Assignment A ->
In the basketball player profile, which club does Efthymios Tsakaleris's career history list for 2015–2016?
Assignment B ->
Write the next part of the basketball player profile, continuing after its final sentence.

Document excerpt ->
━━━━━━━━━━━━━━━━

Efthymios Tsakaleris Ευθύμης Τσακαλέρης

Ippokratis Kos
- Position: Power forward / center
- League: Greek B League

Personal information
- Born: July 22, 1989 (age 36) Thessaloniki, Greece
- Nationality: Greek
- Listed height: 6 ft 9.5 in (2.07 m)
- Listed weight: 245 lb (111 kg)

Career information
- Playing career: 2009–present

Career history
- 2009–2011: Panellinios
- 2011–2012: PAOK
- 2012–2014: Aris
- 2014–2015: Panelefsiniakos
- 2015: Bashkimi
- 2015–2016: Rethymno Cretan Kings
- 2016–2017: Arkadikos
- 2017–present: Ippokratis Kos

= Efthymios Tsakaleris =

Greek professional basketball player (born 1989)

Efthymios Tsakaleris (alternate spellings: Efthimios, Efthymis, Efthimis) (Greek: Ευθύμης Τσακαλέρης; born July 22, 1989) is a Greek professional basketball player. He is a 2.07 m (6 ft 9 in) tall power forward-center.

━━━━━━━━━━━━━━━━

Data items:
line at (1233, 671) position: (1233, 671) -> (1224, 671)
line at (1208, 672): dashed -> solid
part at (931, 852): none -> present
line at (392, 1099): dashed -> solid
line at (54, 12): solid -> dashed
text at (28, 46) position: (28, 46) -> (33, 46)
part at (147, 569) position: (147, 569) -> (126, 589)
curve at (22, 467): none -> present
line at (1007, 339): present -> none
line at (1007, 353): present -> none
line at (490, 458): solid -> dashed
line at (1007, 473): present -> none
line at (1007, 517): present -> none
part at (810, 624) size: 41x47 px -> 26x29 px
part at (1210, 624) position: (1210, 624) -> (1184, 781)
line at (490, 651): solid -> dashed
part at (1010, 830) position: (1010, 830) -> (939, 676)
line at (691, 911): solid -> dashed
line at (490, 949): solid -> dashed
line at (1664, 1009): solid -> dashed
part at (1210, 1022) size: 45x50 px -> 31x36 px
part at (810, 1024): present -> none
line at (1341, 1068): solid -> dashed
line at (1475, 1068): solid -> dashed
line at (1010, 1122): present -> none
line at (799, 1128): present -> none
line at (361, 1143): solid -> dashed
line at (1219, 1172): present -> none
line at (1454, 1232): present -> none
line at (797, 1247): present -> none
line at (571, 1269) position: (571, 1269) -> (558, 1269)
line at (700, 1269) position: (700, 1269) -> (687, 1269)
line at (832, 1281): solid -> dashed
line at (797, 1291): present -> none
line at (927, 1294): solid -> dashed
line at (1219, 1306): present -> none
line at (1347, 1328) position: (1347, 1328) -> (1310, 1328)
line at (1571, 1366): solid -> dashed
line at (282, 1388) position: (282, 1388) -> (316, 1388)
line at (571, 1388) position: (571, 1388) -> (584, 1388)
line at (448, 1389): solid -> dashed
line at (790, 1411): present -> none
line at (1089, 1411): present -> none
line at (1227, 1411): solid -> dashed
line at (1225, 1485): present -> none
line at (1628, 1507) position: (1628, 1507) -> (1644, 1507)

━━━━━━━━━━━━━━━━

Response area A ->
Rethymno Cretan Kings

Response area B ->
==Professional career==
Tsakaleris began his professional career with Panellinios in the Greek Basket League in 2009. He moved to PAOK in 2011. In 2012, he joined Aris.

In 2014, Tsakaleris joined Panelefsiniakos. In 2015, he joined Rethymno Cretan Kings, after playing two games with Bashkimi in the Kosovo Basketball Superleague. On 24 September 2016, Tsakaleris joined Arkadikos.

==Greek national team==
With Greece's junior national team, Tsakaleris won the gold medal at the 2009 FIBA Europe Under-20 Championship.